* [THE TASK]
Take the lines from the one containing "middle mcp: (180, 163)" through the end of the material and write them out exactly, omitting pictures.

★ ★ ★ ★

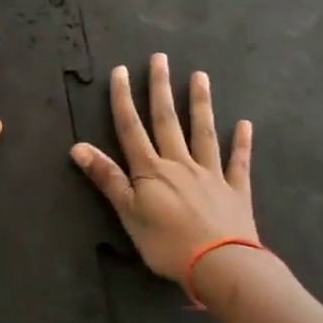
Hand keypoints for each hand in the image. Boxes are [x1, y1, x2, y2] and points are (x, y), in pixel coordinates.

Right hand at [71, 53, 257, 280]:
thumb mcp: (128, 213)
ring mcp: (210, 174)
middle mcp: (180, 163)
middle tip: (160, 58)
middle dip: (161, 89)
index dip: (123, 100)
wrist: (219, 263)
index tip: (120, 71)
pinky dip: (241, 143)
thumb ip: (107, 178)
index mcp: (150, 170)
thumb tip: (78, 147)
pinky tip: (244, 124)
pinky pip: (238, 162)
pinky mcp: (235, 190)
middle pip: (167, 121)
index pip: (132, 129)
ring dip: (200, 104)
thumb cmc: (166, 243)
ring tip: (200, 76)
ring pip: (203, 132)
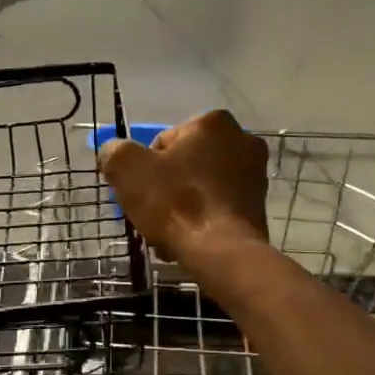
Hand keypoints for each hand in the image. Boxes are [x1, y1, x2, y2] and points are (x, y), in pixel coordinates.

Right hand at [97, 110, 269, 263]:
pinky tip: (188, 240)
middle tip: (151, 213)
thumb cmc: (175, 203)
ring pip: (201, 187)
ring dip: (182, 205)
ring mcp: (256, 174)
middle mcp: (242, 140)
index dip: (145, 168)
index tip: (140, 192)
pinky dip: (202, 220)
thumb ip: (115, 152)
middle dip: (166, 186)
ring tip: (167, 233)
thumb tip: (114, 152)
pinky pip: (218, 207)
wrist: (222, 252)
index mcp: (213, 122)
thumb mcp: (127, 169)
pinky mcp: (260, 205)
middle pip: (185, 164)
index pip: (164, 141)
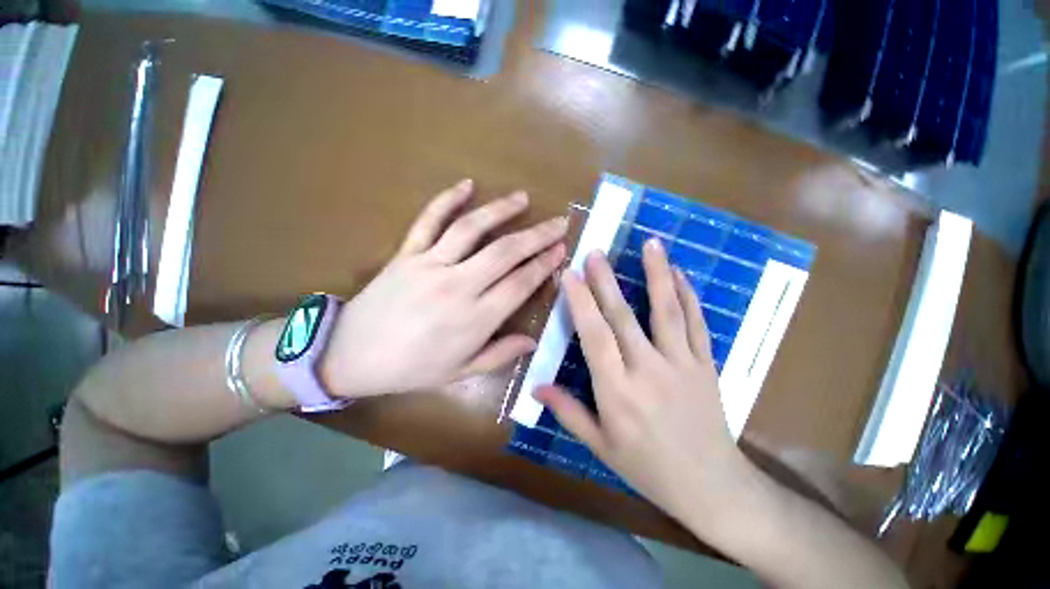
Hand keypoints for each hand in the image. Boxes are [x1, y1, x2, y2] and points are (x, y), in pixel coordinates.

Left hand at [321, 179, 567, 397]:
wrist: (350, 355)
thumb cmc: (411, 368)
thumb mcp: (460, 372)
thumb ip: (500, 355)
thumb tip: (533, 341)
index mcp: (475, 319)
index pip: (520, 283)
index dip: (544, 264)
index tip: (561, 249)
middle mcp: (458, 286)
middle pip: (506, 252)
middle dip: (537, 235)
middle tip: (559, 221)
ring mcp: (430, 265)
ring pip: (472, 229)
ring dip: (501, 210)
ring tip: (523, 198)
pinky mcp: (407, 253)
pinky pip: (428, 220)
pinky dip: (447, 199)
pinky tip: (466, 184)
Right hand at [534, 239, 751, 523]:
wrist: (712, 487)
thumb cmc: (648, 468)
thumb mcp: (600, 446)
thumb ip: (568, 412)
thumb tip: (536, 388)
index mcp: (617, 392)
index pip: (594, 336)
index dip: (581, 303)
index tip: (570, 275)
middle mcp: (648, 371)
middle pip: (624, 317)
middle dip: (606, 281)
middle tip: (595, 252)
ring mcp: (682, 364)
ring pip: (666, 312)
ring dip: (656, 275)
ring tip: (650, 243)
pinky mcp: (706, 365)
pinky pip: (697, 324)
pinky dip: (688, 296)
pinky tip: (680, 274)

★ ★ ★ ★

* [ANSWER TO THIS EXERCISE]
middle mcp: (180, 163)
middle tip: (160, 58)
middle dip: (161, 89)
index dip: (123, 100)
wrist: (219, 263)
index tip: (120, 71)
pinky dip: (241, 143)
thumb ip: (107, 178)
index mcp: (150, 170)
thumb tip: (78, 147)
pinky tip: (244, 124)
pinky pip: (238, 162)
pinky mcp: (235, 190)
middle pip: (167, 121)
index pip: (132, 129)
ring dip: (200, 104)
thumb cmc: (166, 243)
ring tip: (200, 76)
ring pip: (203, 132)
Hand keypoints for each hand in the image. Boxes are [x1, y1, x2, y2] and points are (x, y), in pixel coordinates.

Right hand at [97, 110, 269, 263]:
pinky tip: (188, 240)
middle tip: (151, 213)
thumb cmc: (175, 203)
ring pip: (201, 187)
ring dip: (182, 205)
ring mcp: (256, 174)
middle mcp: (242, 140)
index dip: (145, 168)
index tip: (140, 192)
pinky dip: (202, 220)
thumb ip: (115, 152)
middle dip: (166, 186)
ring tip: (167, 233)
thumb tip: (114, 152)
pinky pip: (218, 207)
wrist: (222, 252)
index mcp: (213, 122)
thumb mcp: (127, 169)
pinky mcp: (260, 205)
middle pip: (185, 164)
index pip: (164, 141)
Hand keypoints for each hand in the image. Boxes are [x1, y1, x2, y2] and points are (x, y), in pixel coordinates.

Left hand at [321, 179, 567, 397]:
wrist: (350, 355)
thumb cmc: (411, 368)
thumb mcp: (460, 372)
thumb ip: (500, 355)
thumb tip: (533, 341)
index mcp: (475, 319)
index pip: (520, 283)
index dip: (544, 264)
index tip: (561, 249)
middle mcp: (458, 286)
middle pip: (506, 252)
middle dip: (537, 235)
middle tip: (559, 221)
ring mcp: (430, 265)
ring pip: (472, 229)
ring dip: (501, 210)
ring tip: (523, 198)
pinky mcp: (407, 253)
pinky pip: (428, 220)
pinky dip: (447, 199)
pinky tip: (466, 184)
Right hand at [534, 239, 751, 523]:
wrist: (712, 487)
thumb cmc: (648, 468)
thumb mcp: (600, 446)
thumb ip: (568, 412)
thumb tip: (536, 388)
index mcp: (617, 392)
index pip: (594, 336)
index dip: (581, 303)
index tip: (570, 275)
middle mcp: (648, 371)
middle pip: (624, 317)
middle dip: (606, 281)
middle tip: (595, 252)
ring mcp: (682, 364)
ring pip: (666, 312)
ring dip: (656, 275)
ring tip: (650, 243)
pinky mcp: (706, 365)
pinky pip: (697, 324)
pinky dip: (688, 296)
pinky tip: (680, 274)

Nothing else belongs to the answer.